- Born: Anna Ruth Kindrick May 22, 1919 Kansas City, Kansas
- Died: 1971 (aged 51–52)
- Education: Christian College University of Kansas Radcliffe College
- Occupation: Social anthropologist
- Spouse: John Lyle Fischer
- Children: 2

= Ann Kindrick Fischer =

American social anthropologist (1919–1971)

Ann Kindrick Fischer (1919–1971) was an American social anthropologist who became known for her study of the concept of the role of individuals in society and for her contributions to medical, psychological and applied anthropology. Archives of her papers are held at The Smithsonian Institutions.

== Biography ==
She was born Anna Ruth Kindrick on May 22, 1919, in Kansas City, Kansas, to Thomas W. Kindrick and Gertrude Anna Miller, who died when Anna was twelve. She had two younger sisters, Wanda Jean and Betty Lou. Anna was estranged from her father and described her mother's death as traumatic, making her a virtual orphan in an "embattled family." Her care was assumed by her mother's bookkeeper sister, Mary Miller, who was named her legal guardian.

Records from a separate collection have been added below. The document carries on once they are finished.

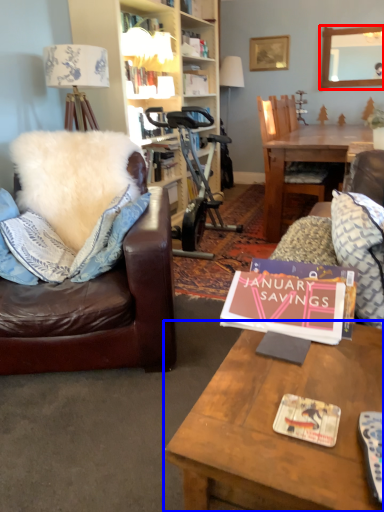
Question: Among these objects, which one is farthest to the camera, mirror (highlighted by a red box) or table (highlighted by a blue box)?

Choices:
 (A) mirror
 (B) table

Answer: (A)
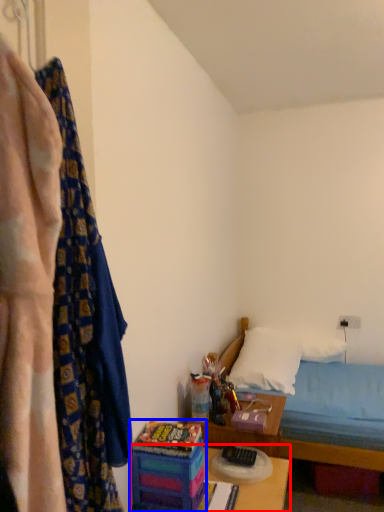
Question: Which object appears closest to the camera in this image, table (highlighted by a red box) or toy (highlighted by a blue box)?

Kindrick attended school in Kansas City and enrolled in Christian College in Columbia, Missouri, where she earned an Adjunct in Arts degree in 1938. She completed her Bachelor of Arts degree in sociology at the University of Kansas, Lawrence, Kansas, in 1941. She did graduate work in social anthropology at the University of Kansas and Radcliffe College (1946–1949) in Cambridge, Massachusetts. She earned her doctorate at Radcliffe and became proficient in reading French and German. It is said that she "never saw any real difference between the two fields" of sociology and anthropology.

=== Career ===
Ann Fischer conducted her first field work (1954–1957) at Truk Lagoon (now called Chuuk Lagoon) on Ponape (now called Pohnpei) in the Pacific islands of Micronesia. She is quoted as saying her decision to have children delayed her professional career by ten years.

After returning to the United States from Ponape with her husband and daughters, the family settled in Cambridge, Massachusetts. There, Fischer took on the role of a research assistant on the Six Cultures Project (1954–1957) sponsored by the Ford Foundation, which was a comparative study of socialization at Harvard University's Laboratory of Human Development.

In 1958, her husband accepted an appointment to the anthropology department at Tulane University in New Orleans. She accompanied him there and became the first anthropologist to be awarded a fellowship in biostatistics and epidemiology (1959). She went on to teach at both Tulane University and Newcomb College, both in New Orleans. She also continued to advocate for the indigenous Houma people of Louisiana.

=== Personal life ===
Ann was married twice. First, briefly, to James Meredith and then on July 9, 1949 to the anthropologist John Lyle Fischer. They had two children, Madeleine and Mary Ann.

== Selected publications ==
She published many articles in her own name and also with co-authors. She also remained unnamed (identified as "my wife") in at least one article published by her husband describing their joint project.
- Fischer, John L., Ann Fischer, and Frank Mahony. "Totemism and allergy." International Journal of Social Psychiatry 5, no. 1 (1959): 33-40.
- Fischer, Ann. "The importance of sibling position in the choice of a career in pediatric nursing." Journal of Health and Human Behavior 3, no. 4 (1962): 283-288.
- Fischer, Ann, "Flexibility in an Expressive Institution" Sumo. Southwestern Journal of Anthropology 22, (1966): 31-42.
- Fischer, Ann, and Peggy Golde. "The Position of Women in Anthropology 1." American Anthropologist 70, no. 2 (1968): 337-344.

== Legacy ==
The Smithsonian archives contain correspondence, field notes, manuscripts, microfilm, sound recordings and photographs by both Ann and John Fischer who often collaborated in their fieldwork. Most of the materials concern Ponape and Truk societies. The collection holds documents on Ponape from 1949 to the 1970s.

- Their work in Japan can also be found in the collection along with research they conducted for John and Beatrice Whiting's Six Cultures Project.

- The sound recordings relate mostly to Ponape, with additional recordings from Japan.
- Photographs are included from Micronesia, some of which were taken by Harry Clifford Fassett. There are also some photos from Japan and personal photographs.
- Psychological tests administered by John and Ann during their research in Ponape and Japan are included.